The money has come from the Merseyside Recycling & Waste Authority and Veolia Community Fund 21/22 which helps to support local waste prevention, re-use and recycling initiatives.
The seventeen organisations had to bid for the funding which will give them the financial resources to deliver waste-reducing behavioural change projects across the region.
Programmes include cookery clubs to reduce food waste, community recycling hubs, sewing classes and craft clubs, upcycling and restoration of unwanted furniture, clothes recycling and a cloth nappy lending library.
Project applications had to tackle one or more of the four priority household waste materials which have been identified by MRWA as key, namely Food, Plastics, Textiles and Furniture. An analysis of waste in the Liverpool City Region highlighted that a greater amount of these materials could be re-used or recycled. Projects can also include other household waste materials, for example paper, card, metals.

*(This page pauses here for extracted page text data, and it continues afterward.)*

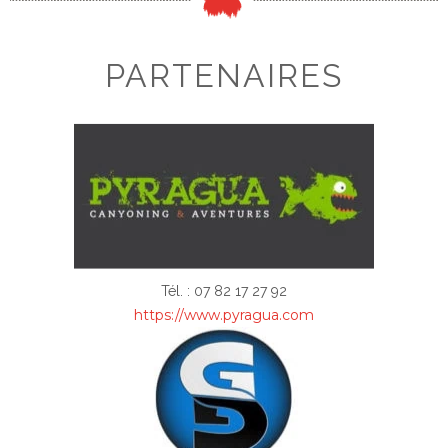
PARTENAIRES
Tél. :
07 82 17 27 92
https://www.pyragua.com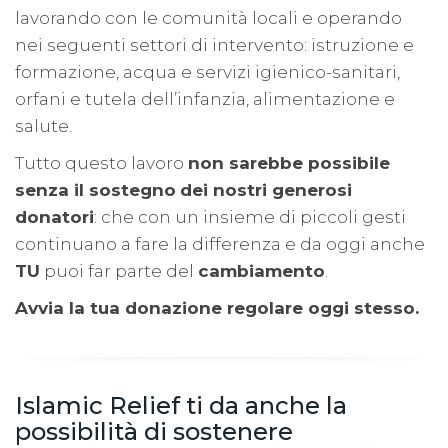
lavorando con le comunità locali e operando
nei seguenti settori di intervento: istruzione e
formazione, acqua e servizi igienico-sanitari,
orfani e tutela dell’infanzia, alimentazione e
salute.
Tutto questo lavoro
non sarebbe possibile
senza il sostegno
dei nostri generosi
donatori
: che con un insieme di piccoli gesti
continuano a fare la differenza e da oggi anche
TU
puoi far parte del
cambiamento
.
Avvia la tua donazione regolare oggi stesso.
Islamic Relief ti da anche la
possibilità di sostenere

Projects we have previously funded have continued to deliver benefits beyond the first year, through their legacy and ongoing impact on behavioural change, and in many cases through new or continuing activities.

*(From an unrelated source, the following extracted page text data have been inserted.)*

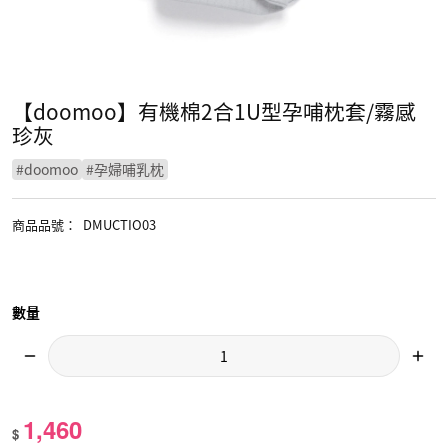
【doomoo】有機棉2合1U型孕哺枕套/霧感
珍灰
#
doomoo
#
孕婦哺乳枕
商品品號
：
DMUCTIO03
數量
1,460
$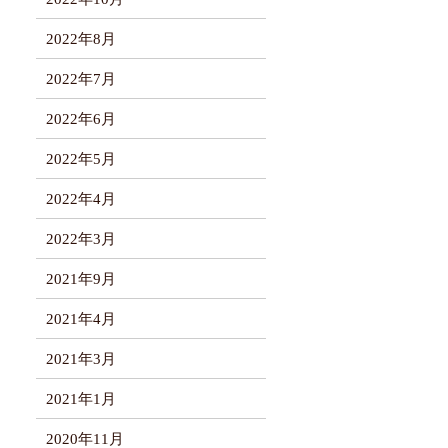
2022年8月
2022年7月
2022年6月
2022年5月
2022年4月
2022年3月
2021年9月
2021年4月
2021年3月
2021年1月
2020年11月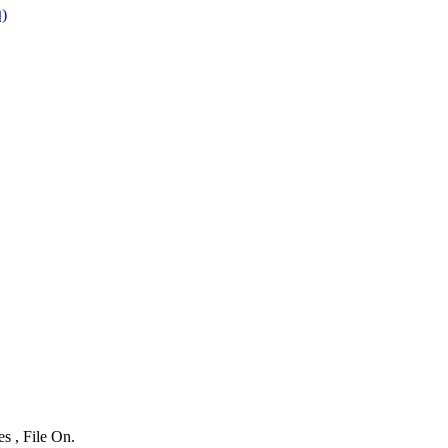
)
s , File On.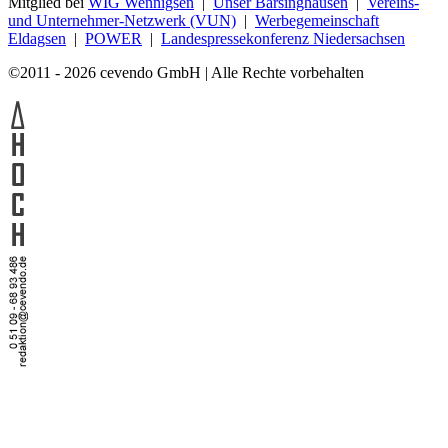
Mitglied bei
WIG Wennigsen
|
Unser Barsinghausen
|
Vereins-
und Unternehmer-Netzwerk (VUN)
|
Werbegemeinschaft
Eldagsen
|
POWER
|
Landespressekonferenz Niedersachsen
©2011 - 2026 cevendo GmbH | Alle Rechte vorbehalten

Chairperson of Merseyside Recycling and Waste Authority (MRWA), Councillor Tony Concepcion, said: “There are a lot of communities concerned about climate change and sustainable living – giving groups the opportunity to look after the environment can bring benefits to all of us and can help appreciate items as valuable resources rather than something which might be just thrown away.
“Projects we have previously funded have continued to deliver benefits beyond the first year, through their legacy and ongoing impact on behavioural change, and in many cases through new or continuing activities.
“There has been some disruption with the Coronavirus pandemic but we’re confident that these projects will go ahead. I wish them all the best and look forward to seeing the impact they have.”
One organisation to receive funding is Carmel College in St Helens which has clinched £8000. The Catholic Sixth Form College also received Community Fund money in 2018 for its Foundation Learning Department’s Sensory Garden, which was created using reclaimed materials.
Lauren Molyneux, Foundation Learning Tutor at Carmel College, said: “Our previous project used the funding to create an amazing space in what was previously an overgrown patch of ground, using unwanted and reclaimed materials. This time round we’re holding workshops which will equip students with the skills to reuse and repurpose old and unwanted furniture and clothes, plus teaching them how to grow their own food. We’re looking forward to getting started!”
The successful organisations have got until March 2022 to deliver their projects.